→ **ACTIVITIES**
(a) Answer these questions using the text about Congregation Beth Israel:
(i) By how many individuals did the Resident Summer Camps increase the area's population each summer?
(ii) In which decades did Jews of Eastern European backgrounds begin to move into the area?
(iii) Which Jewish institutions of Scranton did the community support?
(b) Reproduce the passage of the text about Congregation Beth Israel from "The beautiful natural" up to and including "years of history.".

→ **PAGE TEXT**

The beautiful natural surroundings and proximity to major population centers led to the development of a flourishing community of Resident Summer Camps that increased the population of the area by over 50,000 individuals each summer. Many of these camps serve primarily Jewish children from throughout the Northeast. The surrounding hills and mountains saw the growth of a winter recreational season as well. Resort home communities sprouted up throughout the area – Hemlock Farms and The Hideout are among largest. Although the majority of the residents were seasonal, over time, the lure of a more rural life with its relaxing atmosphere and its security transformed the residents of these communities into full-time, vibrant participants in the life of the greater Wayne and Pike Counties area. Congregation Beth Israel has benefited and flourished throughout its more than 165 years of history.


As might be expected, the Congregation began as Orthodox but quickly transformed itself into a reflection of German Reform or Classical Reform tradition. In the 1930s and 1940s, Jews of Eastern European backgrounds began to move into the area and the Congregation began to change from Classical Reform to a more mainstream Reform congregation. The Jewish community saw itself as an independent “full service” community.

So in addition to the Synagogue, there was the Cemetery Association, a lodge of B’nai B’rith and a chapter of Hadassah. The community supported the concept of Jewish philanthropy and contributed generously to community and Jewish causes, including support for the Jewish institutions of nearby Scranton, such as the Jewish Home and Jewish Community Center.

→ **SUPPLIED MATERIAL**
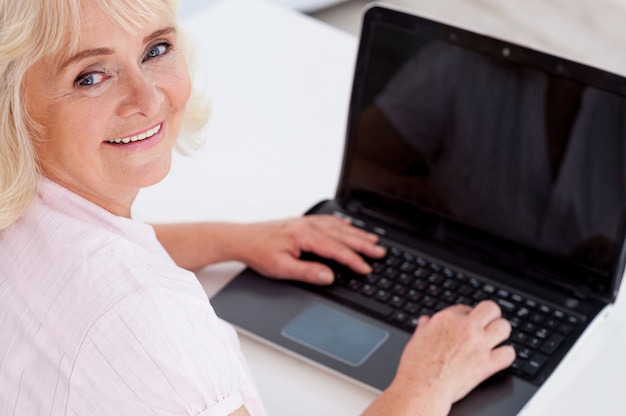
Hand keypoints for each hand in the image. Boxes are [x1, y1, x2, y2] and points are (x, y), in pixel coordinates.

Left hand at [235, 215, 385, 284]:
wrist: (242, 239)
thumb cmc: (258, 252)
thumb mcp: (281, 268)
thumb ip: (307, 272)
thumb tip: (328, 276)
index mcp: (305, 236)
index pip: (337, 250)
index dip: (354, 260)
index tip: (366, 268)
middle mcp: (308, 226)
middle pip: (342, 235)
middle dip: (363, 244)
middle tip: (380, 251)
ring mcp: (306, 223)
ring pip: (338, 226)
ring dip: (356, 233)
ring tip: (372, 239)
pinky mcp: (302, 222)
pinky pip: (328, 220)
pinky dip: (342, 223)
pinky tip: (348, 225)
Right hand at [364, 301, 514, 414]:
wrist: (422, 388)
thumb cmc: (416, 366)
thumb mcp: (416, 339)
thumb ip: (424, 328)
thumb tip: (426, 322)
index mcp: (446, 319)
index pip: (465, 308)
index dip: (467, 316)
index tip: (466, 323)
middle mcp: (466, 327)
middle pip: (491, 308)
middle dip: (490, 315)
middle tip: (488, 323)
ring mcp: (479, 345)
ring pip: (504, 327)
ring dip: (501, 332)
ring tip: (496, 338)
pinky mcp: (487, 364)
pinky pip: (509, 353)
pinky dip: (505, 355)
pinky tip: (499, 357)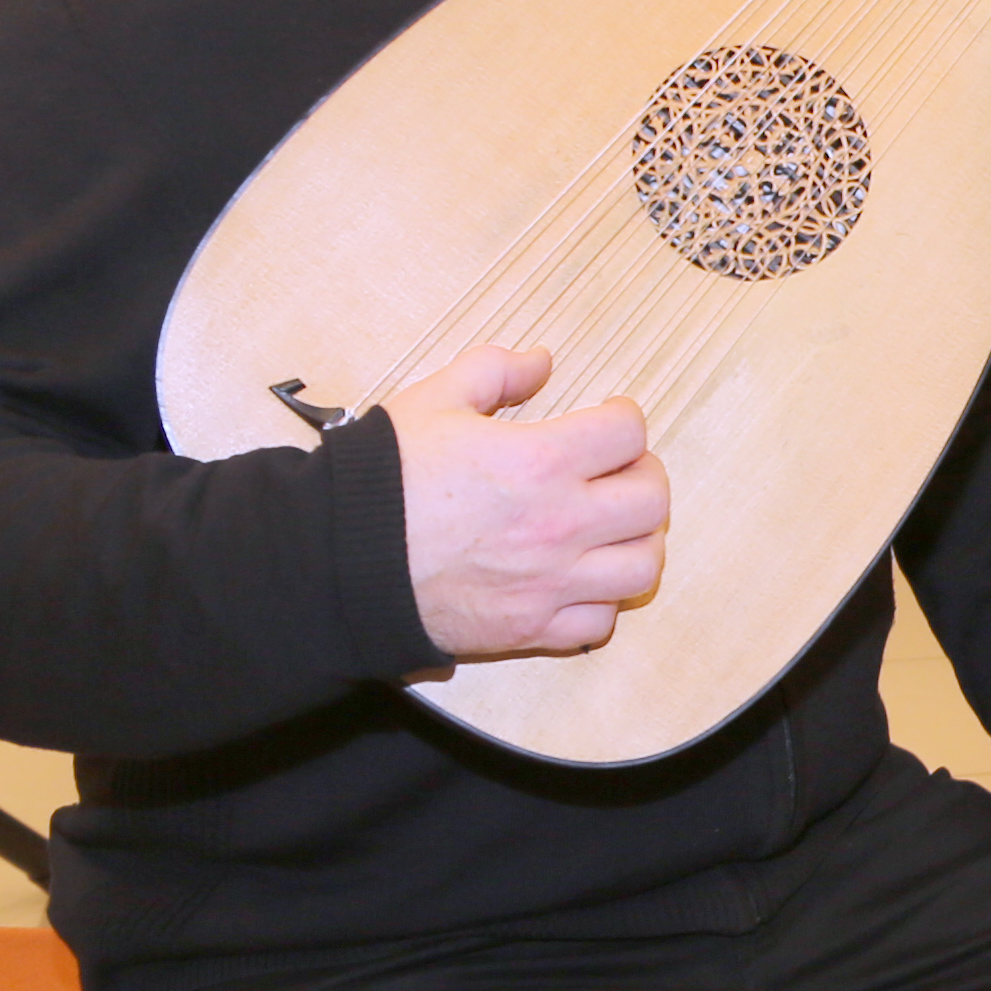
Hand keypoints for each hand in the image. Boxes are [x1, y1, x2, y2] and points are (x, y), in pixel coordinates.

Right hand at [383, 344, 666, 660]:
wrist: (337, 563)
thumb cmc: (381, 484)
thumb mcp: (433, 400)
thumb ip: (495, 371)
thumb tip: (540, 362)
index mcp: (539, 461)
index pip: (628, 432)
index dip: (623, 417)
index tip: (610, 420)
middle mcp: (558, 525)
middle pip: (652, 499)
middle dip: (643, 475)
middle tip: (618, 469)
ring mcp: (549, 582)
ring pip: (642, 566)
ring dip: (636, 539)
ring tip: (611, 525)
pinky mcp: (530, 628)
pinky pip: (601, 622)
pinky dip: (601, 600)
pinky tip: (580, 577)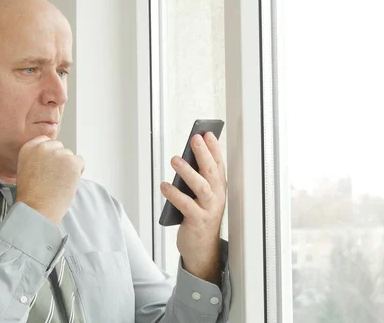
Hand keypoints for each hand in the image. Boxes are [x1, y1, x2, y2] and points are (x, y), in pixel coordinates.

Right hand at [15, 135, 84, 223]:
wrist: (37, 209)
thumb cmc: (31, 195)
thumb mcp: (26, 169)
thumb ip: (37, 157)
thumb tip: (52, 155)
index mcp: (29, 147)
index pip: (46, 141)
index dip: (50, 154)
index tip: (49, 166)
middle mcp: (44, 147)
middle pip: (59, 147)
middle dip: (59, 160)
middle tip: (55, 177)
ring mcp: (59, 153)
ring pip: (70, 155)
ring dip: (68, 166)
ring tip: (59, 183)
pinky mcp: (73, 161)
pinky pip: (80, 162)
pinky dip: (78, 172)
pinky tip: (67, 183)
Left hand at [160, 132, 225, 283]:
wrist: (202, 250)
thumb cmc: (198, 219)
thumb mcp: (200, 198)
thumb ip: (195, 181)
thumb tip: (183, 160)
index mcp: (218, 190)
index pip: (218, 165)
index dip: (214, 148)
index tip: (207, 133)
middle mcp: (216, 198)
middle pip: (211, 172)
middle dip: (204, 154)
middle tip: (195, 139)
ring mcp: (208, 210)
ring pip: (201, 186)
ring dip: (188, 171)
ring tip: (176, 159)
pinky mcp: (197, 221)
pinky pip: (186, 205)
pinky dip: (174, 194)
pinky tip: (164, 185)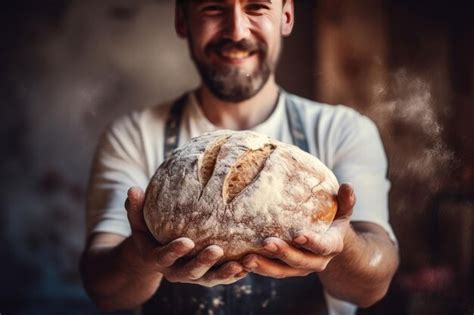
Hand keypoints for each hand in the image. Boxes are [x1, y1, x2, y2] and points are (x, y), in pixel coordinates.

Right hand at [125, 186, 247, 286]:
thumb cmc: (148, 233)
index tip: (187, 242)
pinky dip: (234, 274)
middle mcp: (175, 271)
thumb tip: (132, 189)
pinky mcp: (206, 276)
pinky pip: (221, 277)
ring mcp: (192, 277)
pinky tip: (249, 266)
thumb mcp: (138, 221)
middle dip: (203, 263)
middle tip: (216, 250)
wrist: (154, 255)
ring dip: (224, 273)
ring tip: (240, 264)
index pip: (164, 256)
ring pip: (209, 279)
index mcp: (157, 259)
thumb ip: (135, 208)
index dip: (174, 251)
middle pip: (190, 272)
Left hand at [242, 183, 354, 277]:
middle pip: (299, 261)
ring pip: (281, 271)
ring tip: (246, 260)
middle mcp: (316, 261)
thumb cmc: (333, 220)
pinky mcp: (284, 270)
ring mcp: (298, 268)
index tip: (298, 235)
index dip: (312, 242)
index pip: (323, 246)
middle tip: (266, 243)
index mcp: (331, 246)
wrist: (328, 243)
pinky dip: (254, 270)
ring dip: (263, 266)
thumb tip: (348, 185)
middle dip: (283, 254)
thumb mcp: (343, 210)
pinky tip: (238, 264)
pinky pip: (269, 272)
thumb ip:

--

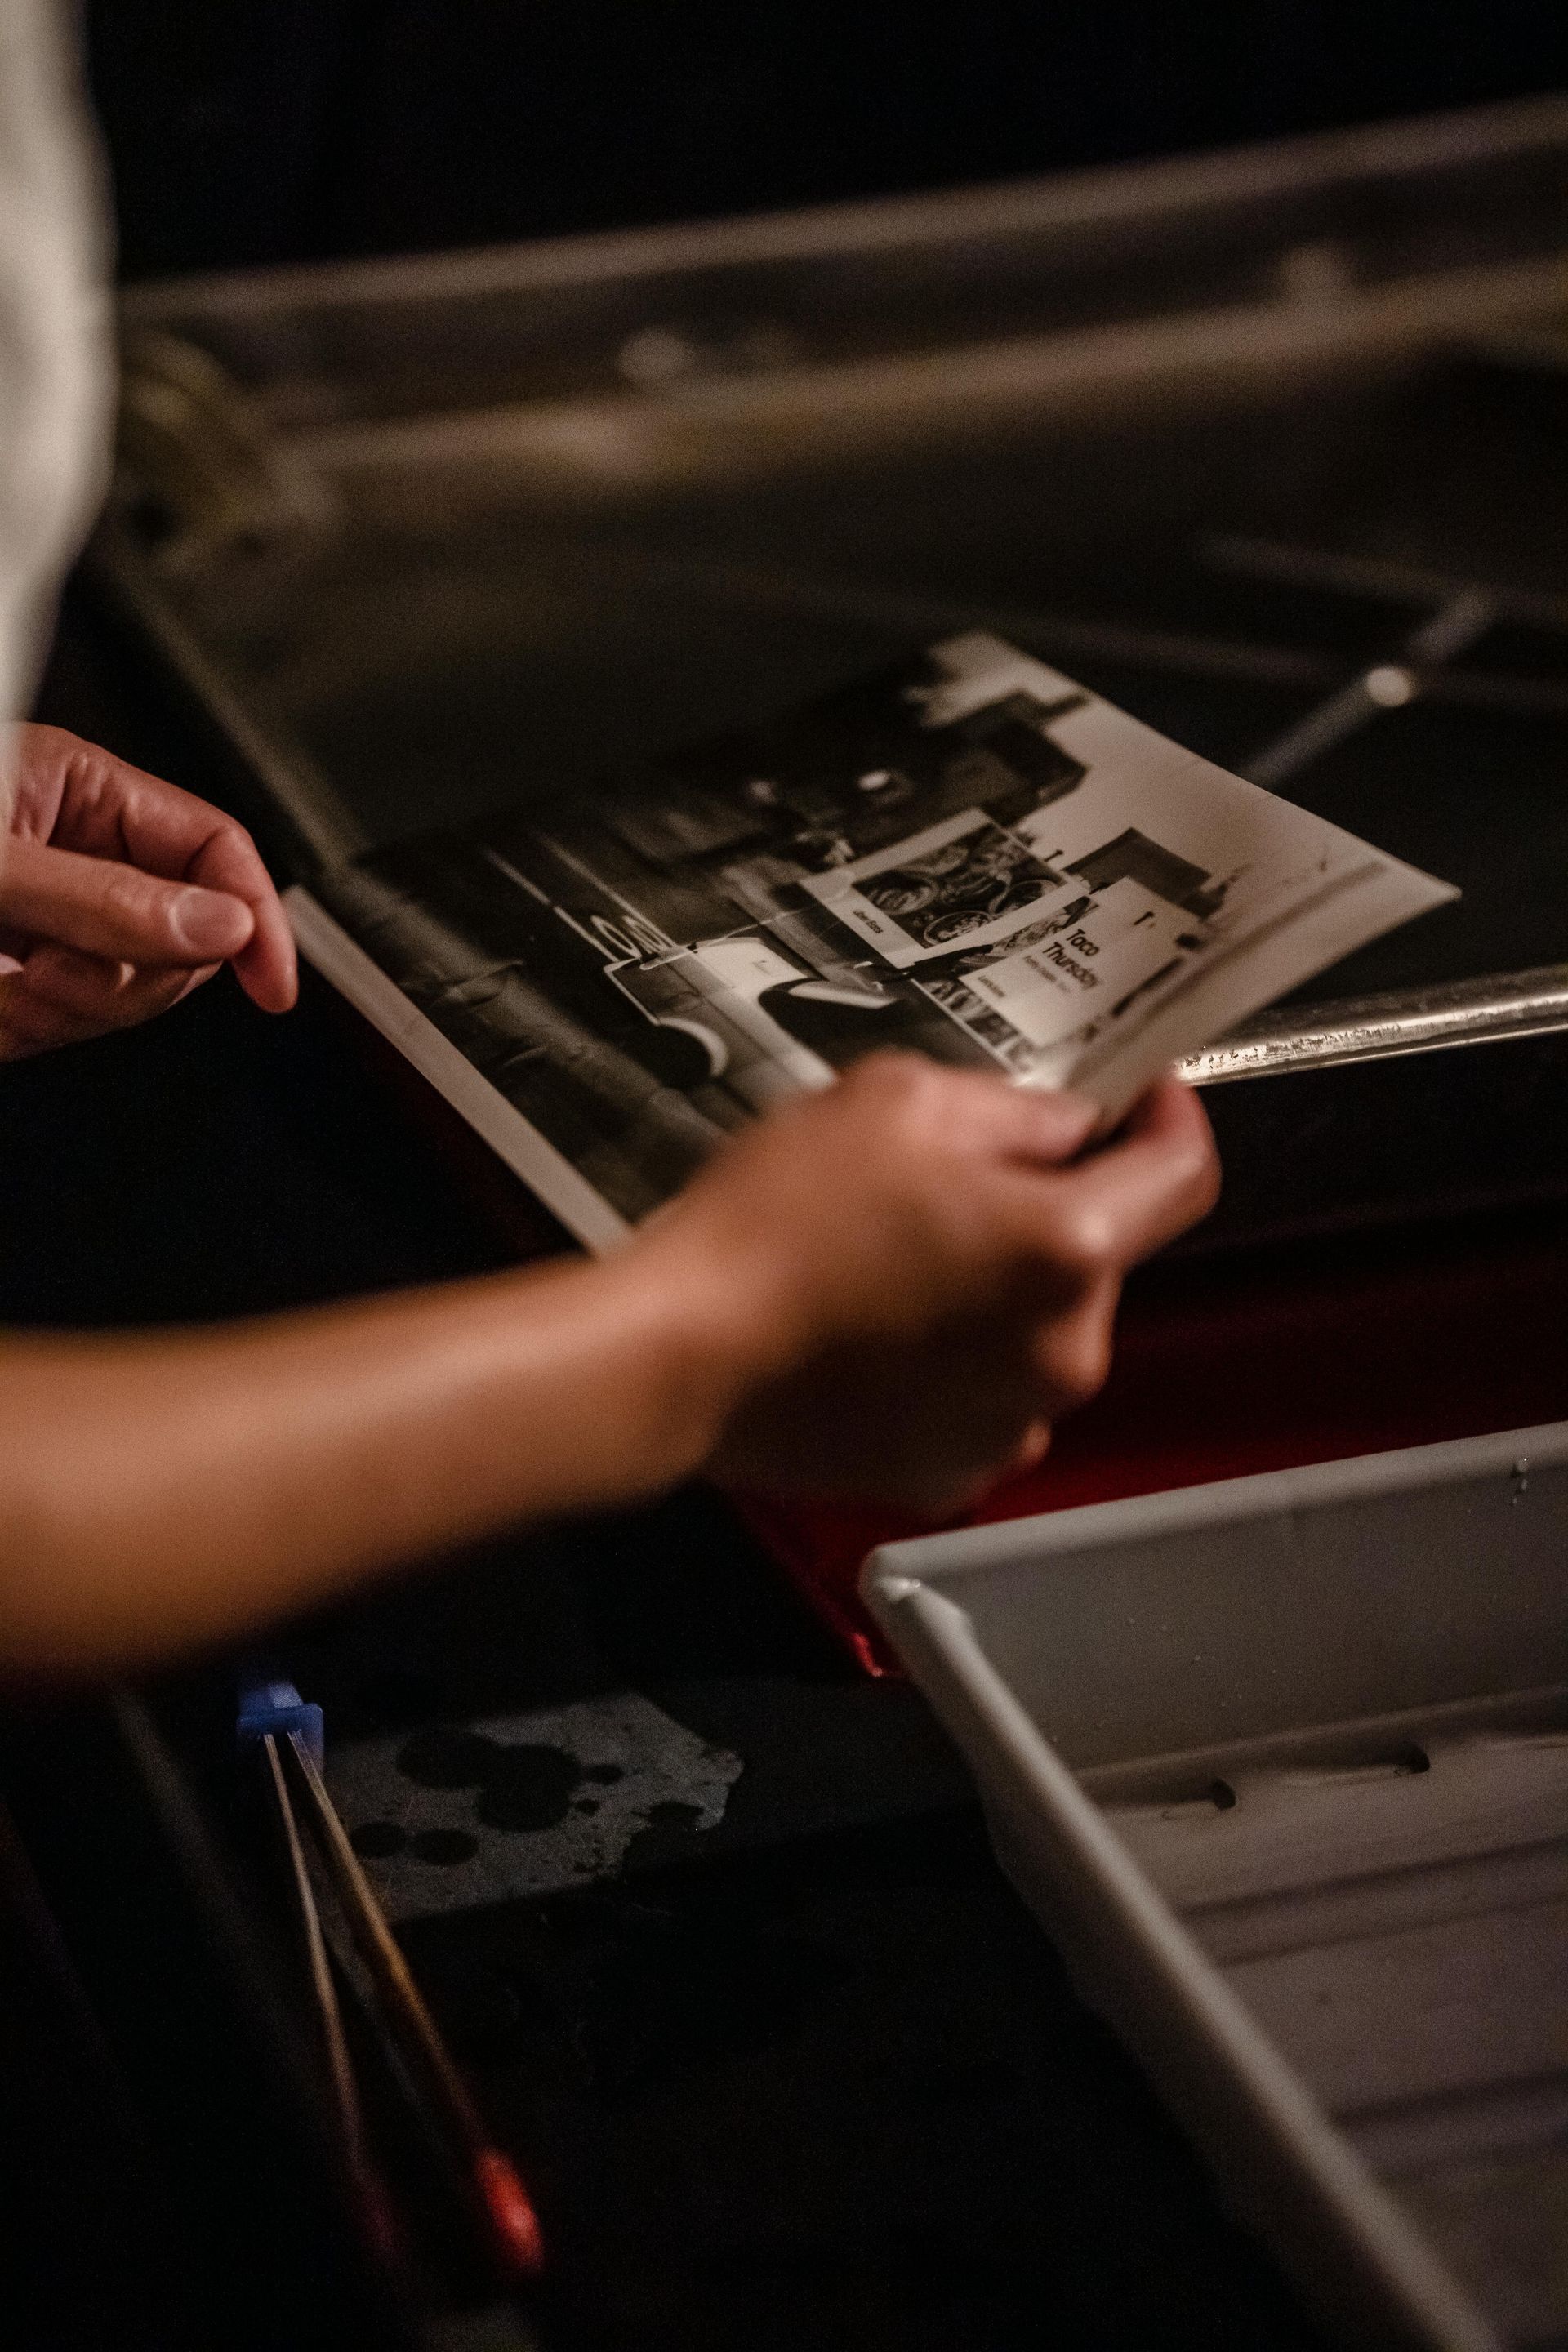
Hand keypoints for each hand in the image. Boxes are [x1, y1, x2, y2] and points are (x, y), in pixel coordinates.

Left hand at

→ **ANSWERS BELOW**
(a)
(i) By over 50,000 individuals.
(ii) The 1930s and 1940s.
(iii) The Jewish Home and the Jewish Community Center.

(b)
The beautiful natural surroundings and proximity to major population centers led to the development of a flourishing community of Resident Summer Camps that increased the population of the area by over 50,000 individuals each summer. Many of these camps serve primarily Jewish children from throughout the Northeast. The surrounding hills and mountains saw the growth of a winter recreational season as well. Resort home communities sprouted up throughout the area – Hemlock Farms and The Hideout are among largest. Although the majority of the residents were seasonal, over time, the lure of a more rural life with its relaxing atmosphere and its security transformed the residents of these communities into full-time, vibrant participants in the life of the greater Wayne and Pike Counties area. Congregation Beth Israel has benefited and flourished throughout its more than 165 years of history.